A valveless micropump is designed and simulated for the controlled drug delivery system. Based on the fluid–solid interaction solution algorithm, an electro-solid-fluid coupled simulation about the valveless micropump is carried out by using ANSYS software. From the simulation and analysis, we may draw the following important conclusions:

  1. 1.

    The linear pressure-flow characteristics of the valveless micropump are obtained in good agreement with the experimental results (Olsson et al. 1995). The relationship between the maximum pump flow and the excitation voltage is linear. The larger the stroke volume of the pump membrane the better is the performance of the valveless micropump.

  2. 2.

    When the excitation frequency is in the range from 200 to 500 Hz, the micropump at the high excitation frequency can generate a larger pump flow. The central displacement of the pump membrane does not seem to be strongly affected by the excitation frequency.

  3. 3.

    The pump flow of the valveless micropump and the stroke volume of the pump membrane decrease when the thickness of the pump membrane increases, and if the thickness of the piezoelectric membrane is constant. The thickness of the pump membrane should be as thin as possible to improve the pump flow.

  4. 4.

    There is an optimal thickness of the piezoelectric membrane for the fixed thickness of the pump membrane under a constant electric field. The dimension of the pump membrane can strongly affect the optimal ratio of the piezoelectric membrane and the total thickness.

  5. 5.

    It is found that the PZT-5A actuator has the best performance among the three commonly used materials (SiO2, Si, and steel), and the optimal thicknesses for the three piezoelectric actuators do not seem to be significantly different. The variation of the pump membrane material may change the optimal thickness. The Young’s modulus of the pump membrane is the dominant sensitive factor on the pump flow, and the density and Poisson ratio have very little effects on the pump performance. As the Young’s modulus for SiO2 is the largest among the three materials, the micropump with the SiO2 membrane generates the largest pump flow.

  6. 6.

    The pump pressure decreases when the thickness of the pump membrane increases and the excitation voltage decreases. Hence, a thin pump membrane is good for the increase of the pump pressure. When the thickness of the pump membrane is 0.1 mm, an optimal value for the piezoelectric membrane/total thickness ratio is about 0.8, which is affected by the thickness variations of the pump membrane.

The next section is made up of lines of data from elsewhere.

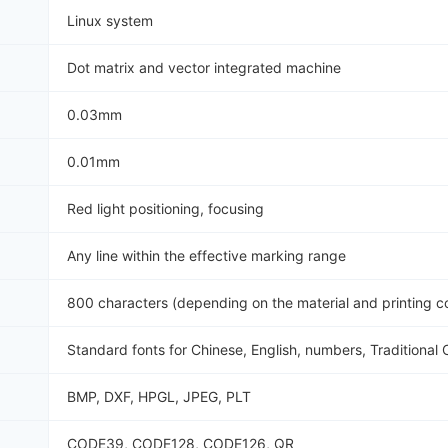
Linux system
Dot matrix and vector integrated machine
0.03mm
0.01mm
Red light positioning, focusing
Any line within the effective marking range
800 characters (depending on the material and printing c
Standard fonts for Chinese, English, numbers, Traditional 
BMP, DXF, HPGL, JPEG, PLT
CODE39, CODE128, CODE126, QR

Though the development of MEMS devices is advancing rapidly, the integration of different devices is still challenging. Our future work will focus on this aspect. Meanwhile, we will fabricate the optimized design of the valveless micropump and integrate it into the controlled drug delivery system for in vitro injection of diabetics and characterize them by experiments. In addition, we will also investigate how to solve the low backpressure resistance at the system-level.